■ WHAT IS BEING ASKED ■
Lay out every line of the entries below as a JSON list of strings, one string per line, with blank lines dropped and the pictures left out.

■ RECORDS TO PROCESS ■
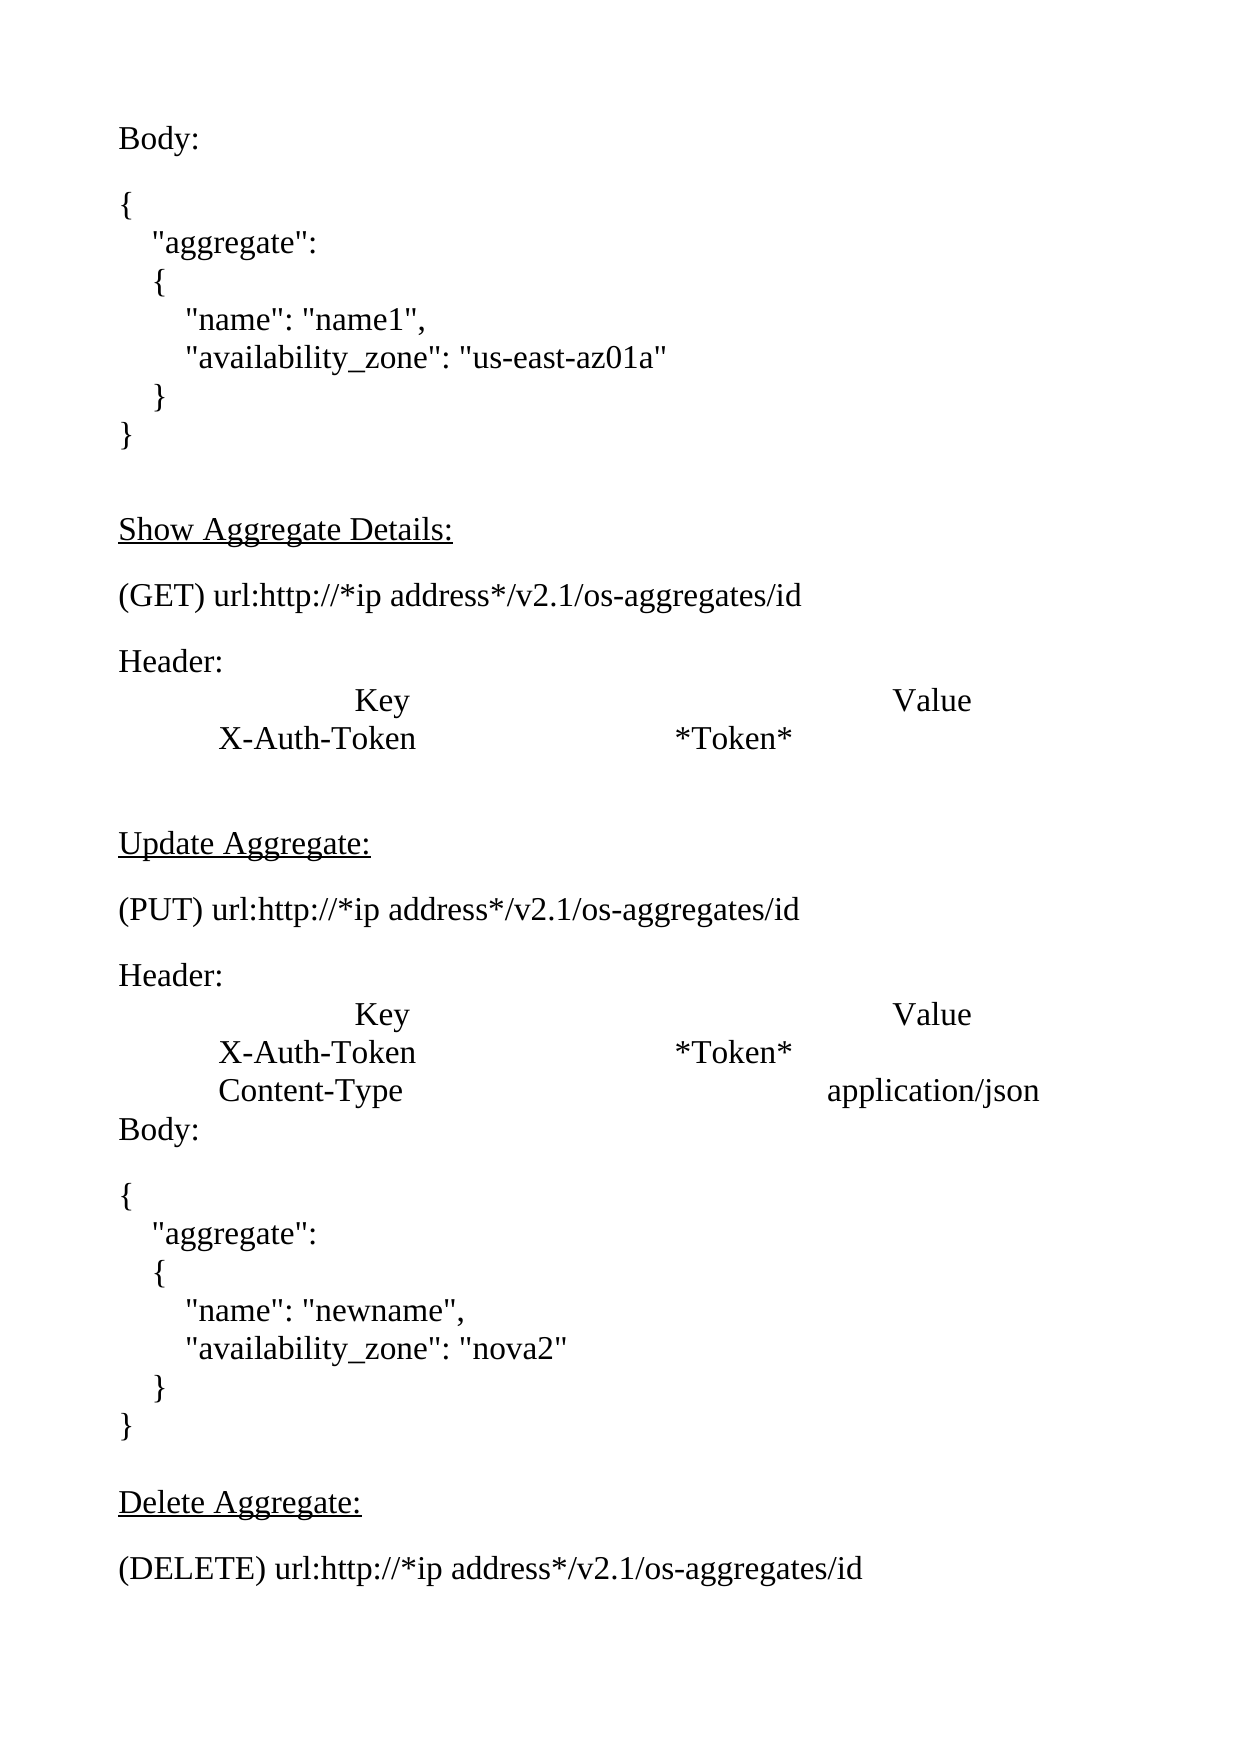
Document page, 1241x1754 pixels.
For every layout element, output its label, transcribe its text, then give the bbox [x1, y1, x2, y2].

text } [118, 414, 1122, 453]
text (PUT) url:http://*ip address*/v2.1/os-aggregates/id [118, 889, 1122, 928]
text "name": "newname", [118, 1290, 1122, 1329]
text } [118, 1405, 1122, 1482]
text Header: [118, 956, 1122, 994]
text "availability_zone": "us-east-az01a" [118, 338, 1122, 376]
text Key Value [118, 680, 1122, 718]
text "name": "name1", [118, 299, 1122, 338]
text X-Auth-Token *Token* [118, 1032, 1122, 1071]
text "availability_zone": "nova2" [118, 1329, 1122, 1367]
text X-Auth-Token *Token* [118, 718, 1122, 757]
text Body: [118, 1109, 1122, 1147]
text Show Aggregate Details: [118, 509, 1122, 547]
text (GET) url:http://*ip address*/v2.1/os-aggregates/id [118, 575, 1122, 613]
text { [118, 184, 1122, 223]
text Key Value [118, 994, 1122, 1032]
text } [118, 376, 1122, 414]
text } [118, 1367, 1122, 1405]
text { [118, 1252, 1122, 1290]
text Body: [118, 118, 1122, 156]
text "aggregate": [118, 1214, 1122, 1252]
text Header: [118, 642, 1122, 680]
text "aggregate": [118, 223, 1122, 261]
text (DELETE) url:http://*ip address*/v2.1/os-aggregates/id [118, 1548, 1122, 1587]
text { [118, 261, 1122, 299]
text Delete Aggregate: [118, 1482, 1122, 1520]
text { [118, 1175, 1122, 1214]
text Update Aggregate: [118, 823, 1122, 861]
text Content-Type application/json [118, 1071, 1122, 1109]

■ TASK RESULT ■
[
  "Document page, 1241x1754 pixels.",
  "For every layout element, output its label, transcribe its text, then give the bbox [x1, y1, x2, y2].",
  "text } [118, 414, 1122, 453]",
  "text (PUT) url:http://*ip address*/v2.1/os-aggregates/id [118, 889, 1122, 928]",
  "text \"name\": \"newname\", [118, 1290, 1122, 1329]",
  "text } [118, 1405, 1122, 1482]",
  "text Header: [118, 956, 1122, 994]",
  "text \"availability_zone\": \"us-east-az01a\" [118, 338, 1122, 376]",
  "text Key Value [118, 680, 1122, 718]",
  "text \"name\": \"name1\", [118, 299, 1122, 338]",
  "text X-Auth-Token *Token* [118, 1032, 1122, 1071]",
  "text \"availability_zone\": \"nova2\" [118, 1329, 1122, 1367]",
  "text X-Auth-Token *Token* [118, 718, 1122, 757]",
  "text Body: [118, 1109, 1122, 1147]",
  "text Show Aggregate Details: [118, 509, 1122, 547]",
  "text (GET) url:http://*ip address*/v2.1/os-aggregates/id [118, 575, 1122, 613]",
  "text { [118, 184, 1122, 223]",
  "text Key Value [118, 994, 1122, 1032]",
  "text } [118, 376, 1122, 414]",
  "text } [118, 1367, 1122, 1405]",
  "text { [118, 1252, 1122, 1290]",
  "text Body: [118, 118, 1122, 156]",
  "text \"aggregate\": [118, 1214, 1122, 1252]",
  "text Header: [118, 642, 1122, 680]",
  "text \"aggregate\": [118, 223, 1122, 261]",
  "text (DELETE) url:http://*ip address*/v2.1/os-aggregates/id [118, 1548, 1122, 1587]",
  "text { [118, 261, 1122, 299]",
  "text Delete Aggregate: [118, 1482, 1122, 1520]",
  "text { [118, 1175, 1122, 1214]",
  "text Update Aggregate: [118, 823, 1122, 861]",
  "text Content-Type application/json [118, 1071, 1122, 1109]"
]